Saved entries:

Start of Block

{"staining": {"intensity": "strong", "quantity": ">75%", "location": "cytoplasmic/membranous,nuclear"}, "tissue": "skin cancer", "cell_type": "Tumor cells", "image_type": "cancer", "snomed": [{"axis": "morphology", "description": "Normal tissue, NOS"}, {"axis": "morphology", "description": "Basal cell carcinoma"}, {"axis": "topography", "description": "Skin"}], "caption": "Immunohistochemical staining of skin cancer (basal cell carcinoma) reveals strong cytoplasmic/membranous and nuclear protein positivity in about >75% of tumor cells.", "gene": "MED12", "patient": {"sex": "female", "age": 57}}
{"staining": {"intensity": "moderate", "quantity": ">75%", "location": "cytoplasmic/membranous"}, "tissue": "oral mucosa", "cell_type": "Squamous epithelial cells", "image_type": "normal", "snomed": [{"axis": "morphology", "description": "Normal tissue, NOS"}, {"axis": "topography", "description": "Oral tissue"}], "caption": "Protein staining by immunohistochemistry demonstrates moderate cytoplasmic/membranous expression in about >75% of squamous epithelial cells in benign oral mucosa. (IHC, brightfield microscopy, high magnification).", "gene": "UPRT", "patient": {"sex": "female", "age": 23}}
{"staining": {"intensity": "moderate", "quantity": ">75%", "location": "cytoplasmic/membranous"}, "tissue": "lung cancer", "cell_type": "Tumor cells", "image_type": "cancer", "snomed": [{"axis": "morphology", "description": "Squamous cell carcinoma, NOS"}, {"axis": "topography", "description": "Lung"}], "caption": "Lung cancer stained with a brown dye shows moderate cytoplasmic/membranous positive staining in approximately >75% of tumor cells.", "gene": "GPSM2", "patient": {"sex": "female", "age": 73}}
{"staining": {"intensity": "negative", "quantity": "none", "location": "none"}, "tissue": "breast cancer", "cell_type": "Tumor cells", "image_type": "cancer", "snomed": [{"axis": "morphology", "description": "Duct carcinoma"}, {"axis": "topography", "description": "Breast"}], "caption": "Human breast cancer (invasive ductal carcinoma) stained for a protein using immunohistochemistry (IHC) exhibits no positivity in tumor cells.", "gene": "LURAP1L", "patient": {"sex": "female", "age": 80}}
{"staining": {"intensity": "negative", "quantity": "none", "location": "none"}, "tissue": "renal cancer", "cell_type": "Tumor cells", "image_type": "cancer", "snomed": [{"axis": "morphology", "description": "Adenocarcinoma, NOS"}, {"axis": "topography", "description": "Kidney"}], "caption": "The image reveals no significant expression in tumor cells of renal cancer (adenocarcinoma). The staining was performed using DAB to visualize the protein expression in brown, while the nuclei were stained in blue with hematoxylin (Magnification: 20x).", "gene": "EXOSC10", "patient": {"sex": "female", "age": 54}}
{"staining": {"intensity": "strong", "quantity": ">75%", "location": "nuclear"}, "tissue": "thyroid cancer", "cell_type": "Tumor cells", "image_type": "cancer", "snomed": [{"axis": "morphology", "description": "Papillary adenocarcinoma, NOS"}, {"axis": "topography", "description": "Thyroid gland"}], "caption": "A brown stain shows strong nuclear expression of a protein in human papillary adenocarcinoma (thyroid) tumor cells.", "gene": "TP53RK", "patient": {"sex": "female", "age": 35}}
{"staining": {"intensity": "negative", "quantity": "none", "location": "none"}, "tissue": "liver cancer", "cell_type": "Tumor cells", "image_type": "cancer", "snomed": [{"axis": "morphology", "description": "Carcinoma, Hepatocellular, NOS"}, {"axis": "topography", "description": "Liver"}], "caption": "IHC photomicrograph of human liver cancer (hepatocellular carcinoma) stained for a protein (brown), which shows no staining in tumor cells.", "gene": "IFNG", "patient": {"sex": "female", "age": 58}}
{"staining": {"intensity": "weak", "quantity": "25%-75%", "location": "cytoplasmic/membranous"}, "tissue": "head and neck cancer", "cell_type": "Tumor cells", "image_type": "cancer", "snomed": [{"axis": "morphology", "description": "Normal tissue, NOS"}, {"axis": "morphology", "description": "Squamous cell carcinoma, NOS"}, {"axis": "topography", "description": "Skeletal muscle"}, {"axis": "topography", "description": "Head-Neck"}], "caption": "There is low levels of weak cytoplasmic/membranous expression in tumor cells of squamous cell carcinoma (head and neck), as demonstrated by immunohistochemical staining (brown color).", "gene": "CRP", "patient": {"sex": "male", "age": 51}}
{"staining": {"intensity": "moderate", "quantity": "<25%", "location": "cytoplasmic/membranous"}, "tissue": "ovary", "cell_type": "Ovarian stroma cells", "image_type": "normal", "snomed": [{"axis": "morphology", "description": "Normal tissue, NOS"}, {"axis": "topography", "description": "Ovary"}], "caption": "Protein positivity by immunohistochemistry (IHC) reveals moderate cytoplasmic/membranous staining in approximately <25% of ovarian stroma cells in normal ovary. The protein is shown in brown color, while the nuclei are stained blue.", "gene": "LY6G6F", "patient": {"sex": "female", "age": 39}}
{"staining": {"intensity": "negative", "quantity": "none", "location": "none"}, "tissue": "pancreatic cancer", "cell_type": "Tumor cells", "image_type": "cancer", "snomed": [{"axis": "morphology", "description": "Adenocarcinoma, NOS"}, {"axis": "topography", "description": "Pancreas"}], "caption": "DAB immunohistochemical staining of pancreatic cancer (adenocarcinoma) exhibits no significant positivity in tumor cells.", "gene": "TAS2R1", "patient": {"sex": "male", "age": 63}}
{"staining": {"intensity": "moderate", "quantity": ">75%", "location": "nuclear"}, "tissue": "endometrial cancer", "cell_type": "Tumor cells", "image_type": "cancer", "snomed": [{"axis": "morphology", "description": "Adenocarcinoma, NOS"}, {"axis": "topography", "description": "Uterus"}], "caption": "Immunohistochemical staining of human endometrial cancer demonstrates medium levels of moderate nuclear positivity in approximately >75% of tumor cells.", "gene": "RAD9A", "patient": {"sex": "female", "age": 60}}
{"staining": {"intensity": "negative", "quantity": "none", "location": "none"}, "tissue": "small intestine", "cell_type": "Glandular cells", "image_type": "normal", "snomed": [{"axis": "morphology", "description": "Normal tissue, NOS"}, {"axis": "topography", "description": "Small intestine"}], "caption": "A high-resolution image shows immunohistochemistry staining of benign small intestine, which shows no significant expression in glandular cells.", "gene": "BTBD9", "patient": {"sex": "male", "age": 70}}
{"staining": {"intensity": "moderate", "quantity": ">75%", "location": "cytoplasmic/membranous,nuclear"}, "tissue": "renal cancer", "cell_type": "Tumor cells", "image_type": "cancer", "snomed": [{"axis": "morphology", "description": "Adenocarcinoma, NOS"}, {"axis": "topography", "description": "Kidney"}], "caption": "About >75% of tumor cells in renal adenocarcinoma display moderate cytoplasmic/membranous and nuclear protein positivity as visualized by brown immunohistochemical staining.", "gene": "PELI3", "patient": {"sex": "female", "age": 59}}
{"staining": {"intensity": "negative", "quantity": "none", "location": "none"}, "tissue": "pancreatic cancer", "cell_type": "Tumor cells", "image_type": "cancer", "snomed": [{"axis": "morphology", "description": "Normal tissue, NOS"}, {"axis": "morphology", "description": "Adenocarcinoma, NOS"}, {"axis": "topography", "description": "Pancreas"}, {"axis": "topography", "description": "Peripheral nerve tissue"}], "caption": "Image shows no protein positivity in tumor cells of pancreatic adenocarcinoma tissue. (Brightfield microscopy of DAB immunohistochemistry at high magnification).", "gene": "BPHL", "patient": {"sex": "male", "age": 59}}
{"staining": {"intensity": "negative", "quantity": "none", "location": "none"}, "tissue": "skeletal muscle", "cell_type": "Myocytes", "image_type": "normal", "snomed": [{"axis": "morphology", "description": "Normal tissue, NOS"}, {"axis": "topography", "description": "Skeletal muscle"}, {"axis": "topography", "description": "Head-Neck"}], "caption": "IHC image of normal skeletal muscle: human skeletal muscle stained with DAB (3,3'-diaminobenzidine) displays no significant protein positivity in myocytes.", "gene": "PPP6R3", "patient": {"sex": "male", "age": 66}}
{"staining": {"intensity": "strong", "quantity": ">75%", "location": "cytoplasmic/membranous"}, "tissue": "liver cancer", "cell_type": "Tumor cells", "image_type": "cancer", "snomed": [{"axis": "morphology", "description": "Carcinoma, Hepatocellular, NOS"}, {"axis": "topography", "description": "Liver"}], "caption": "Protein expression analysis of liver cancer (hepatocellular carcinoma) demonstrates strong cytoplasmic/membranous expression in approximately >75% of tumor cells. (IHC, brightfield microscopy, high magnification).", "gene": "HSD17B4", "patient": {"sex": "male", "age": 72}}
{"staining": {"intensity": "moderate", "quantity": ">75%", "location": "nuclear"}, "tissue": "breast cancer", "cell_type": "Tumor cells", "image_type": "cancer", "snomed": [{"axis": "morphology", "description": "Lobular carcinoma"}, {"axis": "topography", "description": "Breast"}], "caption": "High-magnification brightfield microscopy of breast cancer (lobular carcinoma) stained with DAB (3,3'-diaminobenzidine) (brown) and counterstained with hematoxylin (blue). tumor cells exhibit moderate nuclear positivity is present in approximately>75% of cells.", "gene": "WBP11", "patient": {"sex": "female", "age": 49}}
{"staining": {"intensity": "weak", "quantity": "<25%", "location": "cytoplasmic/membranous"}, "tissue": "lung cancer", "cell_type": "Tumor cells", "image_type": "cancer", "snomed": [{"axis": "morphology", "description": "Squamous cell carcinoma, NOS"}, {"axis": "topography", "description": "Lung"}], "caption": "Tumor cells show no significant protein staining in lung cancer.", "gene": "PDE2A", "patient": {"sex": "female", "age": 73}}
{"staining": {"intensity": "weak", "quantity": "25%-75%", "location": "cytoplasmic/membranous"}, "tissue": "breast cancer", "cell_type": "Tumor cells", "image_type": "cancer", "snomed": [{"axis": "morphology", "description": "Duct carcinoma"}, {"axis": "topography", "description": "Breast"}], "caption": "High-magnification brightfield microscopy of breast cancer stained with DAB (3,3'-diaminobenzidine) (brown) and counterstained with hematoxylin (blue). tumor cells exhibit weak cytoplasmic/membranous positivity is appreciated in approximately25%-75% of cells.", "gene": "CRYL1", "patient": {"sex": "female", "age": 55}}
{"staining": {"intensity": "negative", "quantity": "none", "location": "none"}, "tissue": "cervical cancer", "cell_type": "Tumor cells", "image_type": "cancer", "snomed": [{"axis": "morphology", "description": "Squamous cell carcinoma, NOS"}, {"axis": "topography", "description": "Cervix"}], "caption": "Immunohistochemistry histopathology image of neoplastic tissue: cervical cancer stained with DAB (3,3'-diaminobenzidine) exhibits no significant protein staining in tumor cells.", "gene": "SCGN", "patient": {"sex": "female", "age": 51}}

End of Block

Each line of the data in which the string "muscle" appears needs to be copied.

{"staining": {"intensity": "weak", "quantity": "25%-75%", "location": "cytoplasmic/membranous"}, "tissue": "head and neck cancer", "cell_type": "Tumor cells", "image_type": "cancer", "snomed": [{"axis": "morphology", "description": "Normal tissue, NOS"}, {"axis": "morphology", "description": "Squamous cell carcinoma, NOS"}, {"axis": "topography", "description": "Skeletal muscle"}, {"axis": "topography", "description": "Head-Neck"}], "caption": "There is low levels of weak cytoplasmic/membranous expression in tumor cells of squamous cell carcinoma (head and neck), as demonstrated by immunohistochemical staining (brown color).", "gene": "CRP", "patient": {"sex": "male", "age": 51}}
{"staining": {"intensity": "negative", "quantity": "none", "location": "none"}, "tissue": "skeletal muscle", "cell_type": "Myocytes", "image_type": "normal", "snomed": [{"axis": "morphology", "description": "Normal tissue, NOS"}, {"axis": "topography", "description": "Skeletal muscle"}, {"axis": "topography", "description": "Head-Neck"}], "caption": "IHC image of normal skeletal muscle: human skeletal muscle stained with DAB (3,3'-diaminobenzidine) displays no significant protein positivity in myocytes.", "gene": "PPP6R3", "patient": {"sex": "male", "age": 66}}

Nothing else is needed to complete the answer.